Produção brasileira de aço caiu 4,9% em 2020

A indústria siderúrgica registrou queda de 4,9% na produção de aço em 2020 na comparação com 2019, de acordo com o Instituto Aço Brasil.


Segundo a entidade, a produção em 2020 somou 31 milhões de t, resultado que se deveu, fundamentalmente, à parada de equipamentos ocorrida no momento mais agudo da crise de demanda enfrentada pela indústria em abril do ano passado, coincidente com o pico do coronavírus.

A produção de laminados no mesmo período foi de 21,7 milhões de t, queda de 3,7% em relação ao registrado no mesmo acumulado de 2019. Já a produção de semiacabados para vendas totalizou 7,8 milhões de t de janeiro a dezembro de 2020, com retração de 11,6% na mesma base de comparação.

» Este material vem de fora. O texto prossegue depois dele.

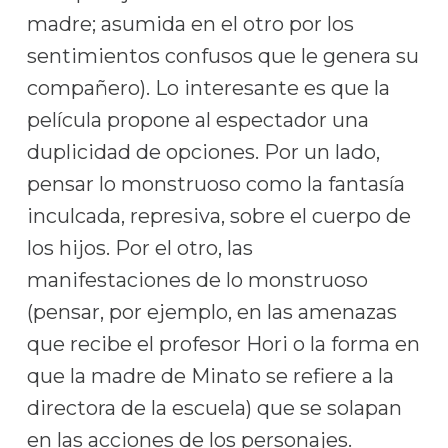
madre; asumida en el otro por los
sentimientos confusos que le genera su
compañero). Lo interesante es que la
película propone al espectador una
duplicidad de opciones. Por un lado,
pensar lo monstruoso como la fantasía
inculcada, represiva, sobre el cuerpo de
los hijos. Por el otro, las
manifestaciones de lo monstruoso
(pensar, por ejemplo, en las amenazas
que recibe el profesor Hori o la forma en
que la madre de Minato se refiere a la
directora de la escuela) que se solapan
en las acciones de los personajes.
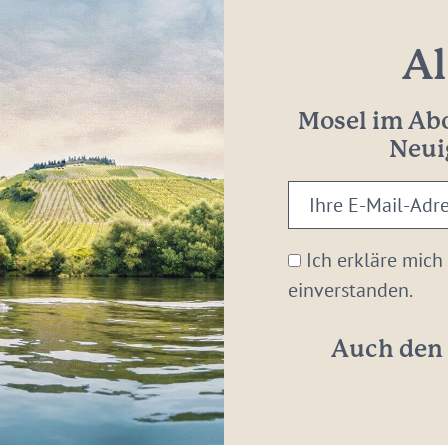
Al
Mosel im Abo
Neui
Ihre
E-
Mail-
Ich erkläre mich
Adresse:
einverstanden.
*
Auch den 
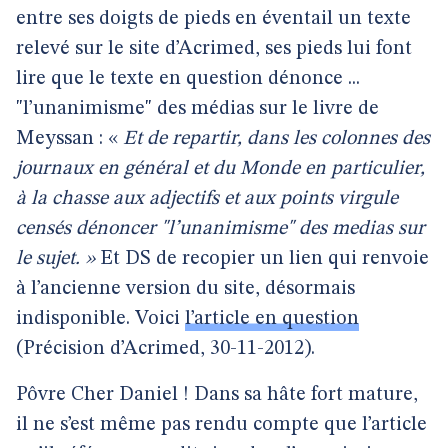
entre ses doigts de pieds en éventail un texte
relevé sur le site d’Acrimed, ses pieds lui font
lire que le texte en question dénonce ...
"l’unanimisme" des médias sur le livre de
Meyssan : «
Et de repartir, dans les colonnes des
journaux en général et du Monde en particulier,
à la chasse aux adjectifs et aux points virgule
censés dénoncer "l’unanimisme" des medias sur
le sujet. »
Et DS de recopier un lien qui renvoie
à l’ancienne version du site, désormais
indisponible. Voici
l’article en question
(Précision d’Acrimed, 30-11-2012).
Pôvre Cher Daniel ! Dans sa hâte fort mature,
il ne s’est même pas rendu compte que l’article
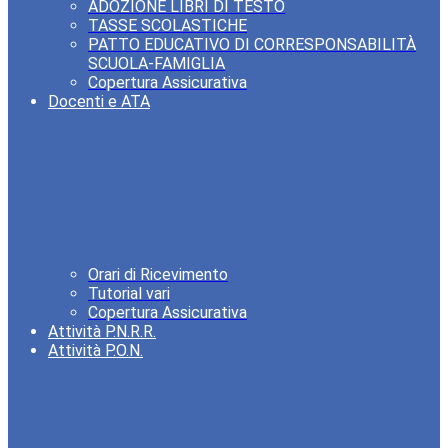
ADOZIONE LIBRI DI TESTO
TASSE SCOLASTICHE
PATTO EDUCATIVO DI CORRESPONSABILITÀ
SCUOLA-FAMIGLIA
Copertura Assicurativa
Docenti e ATA
Orari di Ricevimento
Tutorial vari
Copertura Assicurativa
Attività P.N.R.R.
Attività P.O.N.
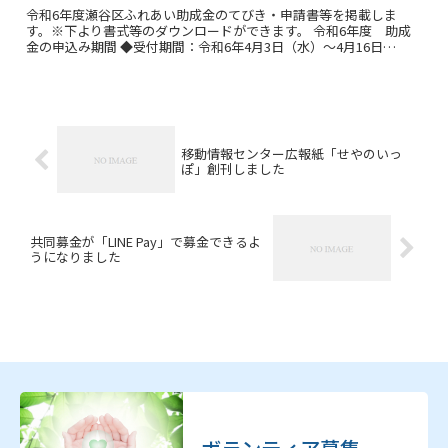
令和6年度瀬谷区ふれあい助成金のてびき・申請書等を掲載しま
す。※下より書式等のダウンロードができます。 令和6年度 助成
金の申込み期間 ◆受付期間：令和6年4月3日（水）～4月16日
（火） ※期間中の土曜日の受付はご相談ください。※新規立ち...
移動情報センター広報紙「せやのいっ
ぽ」創刊しました
共同募金が「LINE Pay」で募金できるよ
うになりました
ボランティア募集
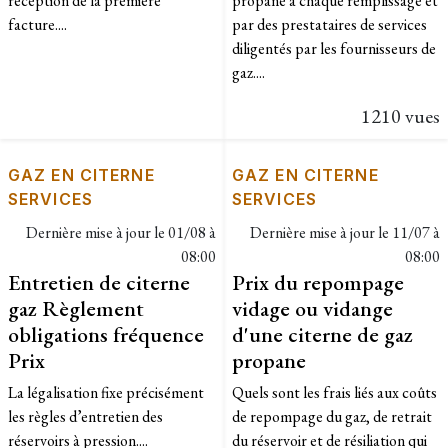
réception de la première
propane à chaque remplissage et
facture....
par des prestataires de services
diligentés par les fournisseurs de
gaz....
1210 vues
GAZ EN CITERNE
GAZ EN CITERNE
SERVICES
SERVICES
Dernière mise à jour le
01/08 à
Dernière mise à jour le
11/07 à
08:00
08:00
Entretien de citerne
Prix du repompage
gaz Règlement
vidage ou vidange
obligations fréquence
d'une citerne de gaz
Prix
propane
La légalisation fixe précisément
Quels sont les frais liés aux coûts
les règles d’entretien des
de repompage du gaz, de retrait
réservoirs à pression....
du réservoir et de résiliation qui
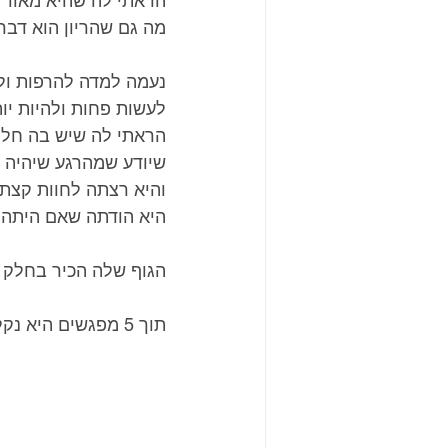
הראתי לה שהיא מאוד ר
מה גם שהריון הוא דבר
נעמה למדה להרפות ול
לעשות פחות ולהיות יות
הראתי לה שיש בה חלק
שיודע שמהרגע שיהיה י
והיא רצתה לחוות קצת 
היא הודתה שאם היתה בת 35 היא לא היתה ממהרת בכלל להביא יל
הגוף שלה הכיר בחלק ב
תוך 5 מפגשים היא נקלטה להריון ראשון, עם הבן הבכור שלה.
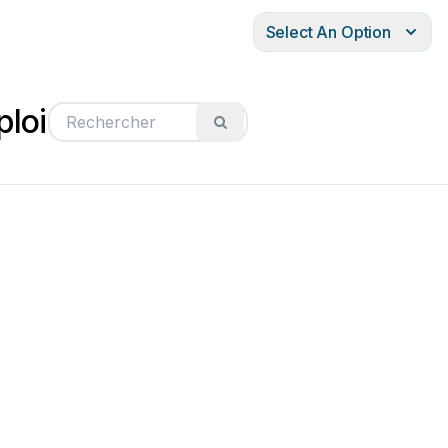
Select An Option
ploi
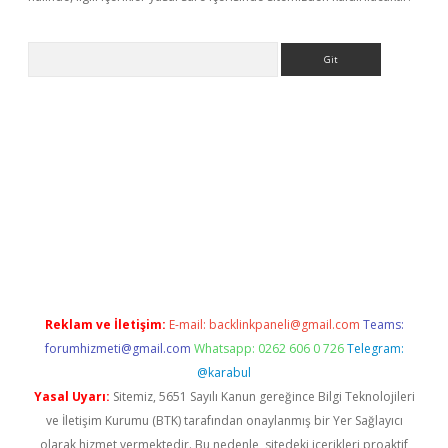
Arama
ino
Reklam ve İletişim:
E-mail:
backlinkpaneli@gmail.com
Teams:
forumhizmeti@gmail.com
Whatsapp: 0262 606 0 726
Telegram:
@karabul
Yasal Uyarı:
Sitemiz, 5651 Sayılı Kanun gereğince Bilgi Teknolojileri
ve İletişim Kurumu (BTK) tarafından onaylanmış bir Yer Sağlayıcı
olarak hizmet vermektedir. Bu nedenle, sitedeki içerikleri proaktif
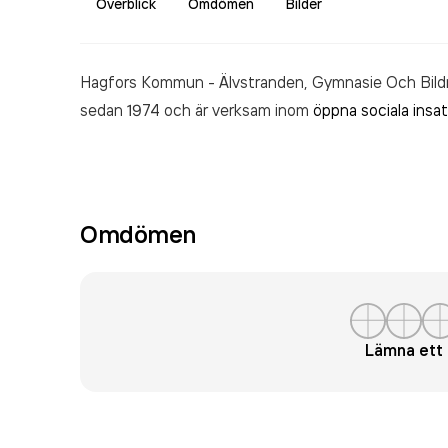
Överblick
Omdömen
Bilder
Hagfors Kommun - Älvstranden, Gymnasie Och Bildn
sedan 1974 och är verksam inom
öppna sociala insat
Omdömen
Lämna et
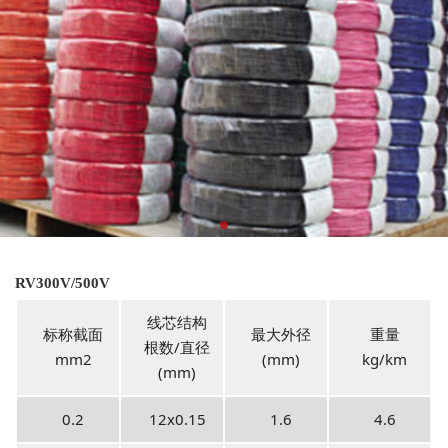
RV300V/500V
线芯结构
标称截面
最大外径
重量
根数/直径
mm2
(mm)
kg/km
(mm)
0.2
12x0.15
1.6
4.6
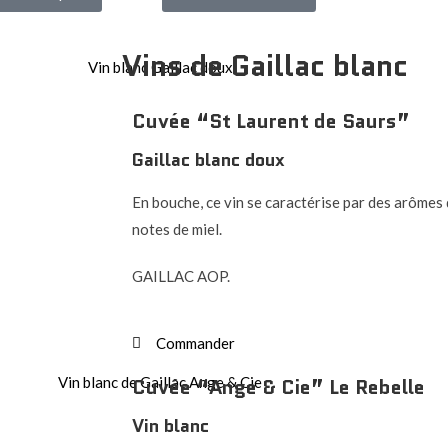
Vins de Gaillac blanc
Cuvée “St Laurent de Saurs”
Gaillac blanc doux
En bouche, ce vin se caractérise par des arômes d
notes de miel.
GAILLAC AOP.
Commander
Cuvée “Ange & Cie” Le Rebelle
Vin blanc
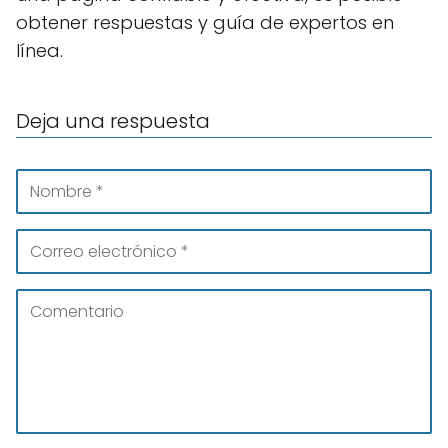
obtener respuestas y guía de expertos en
línea.
Deja una respuesta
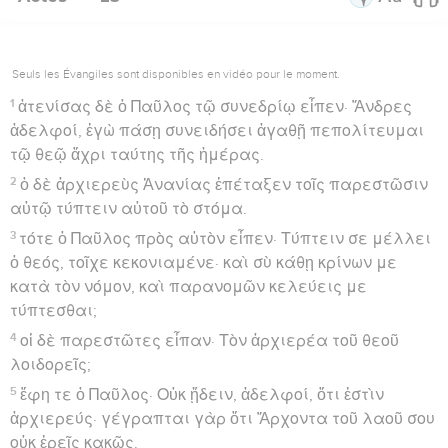
Seuls les Évangiles sont disponibles en vidéo pour le moment.
1
ἀτενίσας δὲ ὁ Παῦλος τῷ συνεδρίῳ εἶπεν· Ἄνδρες
ἀδελφοί, ἐγὼ πάσῃ συνειδήσει ἀγαθῇ πεπολίτευμαι
τῷ θεῷ ἄχρι ταύτης τῆς ἡμέρας.
2
ὁ δὲ ἀρχιερεὺς Ἁνανίας ἐπέταξεν τοῖς παρεστῶσιν
αὐτῷ τύπτειν αὐτοῦ τὸ στόμα.
3
τότε ὁ Παῦλος πρὸς αὐτὸν εἶπεν· Τύπτειν σε μέλλει
ὁ θεός, τοῖχε κεκονιαμένε· καὶ σὺ κάθῃ κρίνων με
κατὰ τὸν νόμον, καὶ παρανομῶν κελεύεις με
τύπτεσθαι;
4
οἱ δὲ παρεστῶτες εἶπαν· Τὸν ἀρχιερέα τοῦ θεοῦ
λοιδορεῖς;
5
ἔφη τε ὁ Παῦλος· Οὐκ ᾔδειν, ἀδελφοί, ὅτι ἐστὶν
ἀρχιερεύς· γέγραπται γὰρ ὅτι Ἄρχοντα τοῦ λαοῦ σου
οὐκ ἐρεῖς κακῶς.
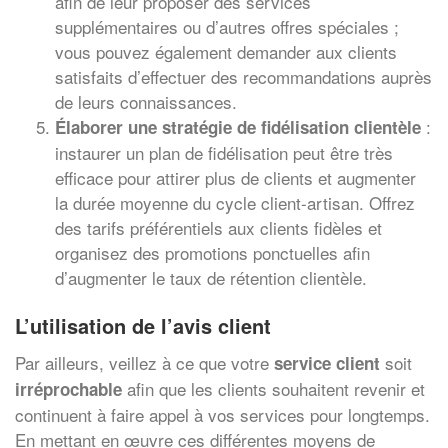
afin de leur proposer des services
supplémentaires ou d’autres offres spéciales ;
vous pouvez également demander aux clients
satisfaits d’effectuer des recommandations auprès
de leurs connaissances.
:
Élaborer une stratégie de fidélisation clientèle
instaurer un plan de fidélisation peut être très
efficace pour attirer plus de clients et augmenter
la durée moyenne du cycle client-artisan. Offrez
des tarifs préférentiels aux clients fidèles et
organisez des promotions ponctuelles afin
d’augmenter le taux de rétention clientèle.
L’utilisation de l’avis client
Par ailleurs, veillez à ce que votre
soit
service client
afin que les clients souhaitent revenir et
irréprochable
continuent à faire appel à vos services pour longtemps.
En mettant en œuvre ces différentes moyens de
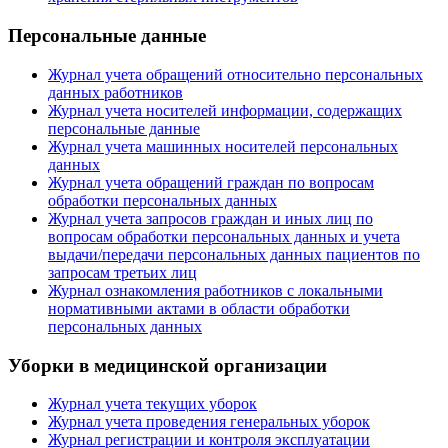
Персональные данные
Журнал учета обращений относительно персональных
данных работников
Журнал учета носителей информации, содержащих
персональные данные
Журнал учета машинных носителей персональных
данных
Журнал учета обращений граждан по вопросам
обработки персональных данных
Журнал учета запросов граждан и иных лиц по
вопросам обработки персональных данных и учета
выдачи/передачи персональных данных пациентов по
запросам третьих лиц
Журнал ознакомления работников с локальными
нормативными актами в области обработки
персональных данных
Уборки в медицинской организации
Журнал учета текущих уборок
Журнал учета проведения генеральных уборок
Журнал регистрации и контроля эксплуатации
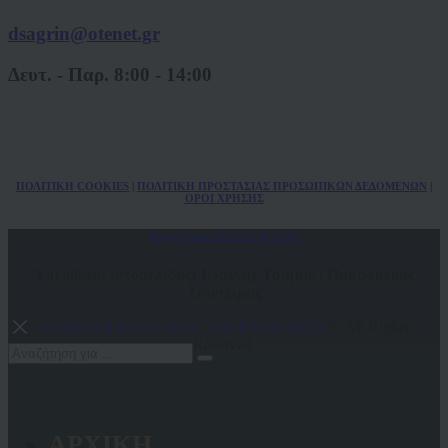
dsagrin@otenet.gr
Δευτ. - Παρ. 8:00 - 14:00
ΠΟΛ
ITIKH COOKIES
|
ΠΟΛΙΤΙΚΗ ΠΡΟΣΤΑΣΙΑΣ ΠΡΟΣΩΠΙΚΩΝ
ΔΕΔΟΜΕΝΩΝ
|
ΟΡΟΙ ΧΡΗΣΗΣ
Δικηγορικός Σύλλογος Αγρινίου
Υπεύθυνοι ιστοσελίδας: Ιωάννης Τσάμης | Παρασκευάς
Τσίντζιρας
Κατασκευή Ιστοσελίδων
-
OnePlusDESIGN
© All Rights
Reserved.
ΑΡΧΙΚΗ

As exportações também se retraíram, atingindo 10,7 milhões de toneladas. Ficaram 16,1% abaixo do total de exportações realizadas em 2019.

No entanto, as vendas internas em 2020, de 19,2 milhões de t, apresentaram crescimento de 2,4% na comparação com o ano anterior, reflexo da intensa recuperação do mercado interno a partir do segundo semestre.

O consumo aparente de produtos siderúrgicos também terminou ligeiramente fortalecido em 2020, atingindo 21,2 milhões de t, o que representou crescimento de 1,2% em relação ao ano de 2019.

Dezembro de 2020 - A recuperação também revigorou a comercialização no mercado interno e a produção em algumas áreas. Em dezembro de 2020, por exemplo, as vendas internas avançaram 28% frente ao apurado em dezembro de 2019 e atingiram 1,8 milhão de toneladas. Já a produção brasileira de aço bruto foi de 2,9 milhões de t, aumento de 17,2% frente ao mesmo mês de 2019.

A produção de laminados foi de 2,1 milhões de t, 41% superior à de dezembro de 2019. Mas a de semiacabados para vendas foi de apenas 616 mil t, uma queda de 29,4% em relação ao mesmo mês de 2019.

Segundo o IABr, o cenário para 2021 está mais promissor. O Índice de Confiança da Indústria do Aço (ICIA) referente ao mês de janeiro de 2021 ficou estável na comparação com o mês anterior, em 78,9 pontos.

“A estabilidade frente ao mês de dezembro, após duas quedas consecutivas, manteve o ICIA em patamares historicamente elevados", afirma Marco Polo de Mello Lopes, presidente executivo do Instituto Aço Brasil.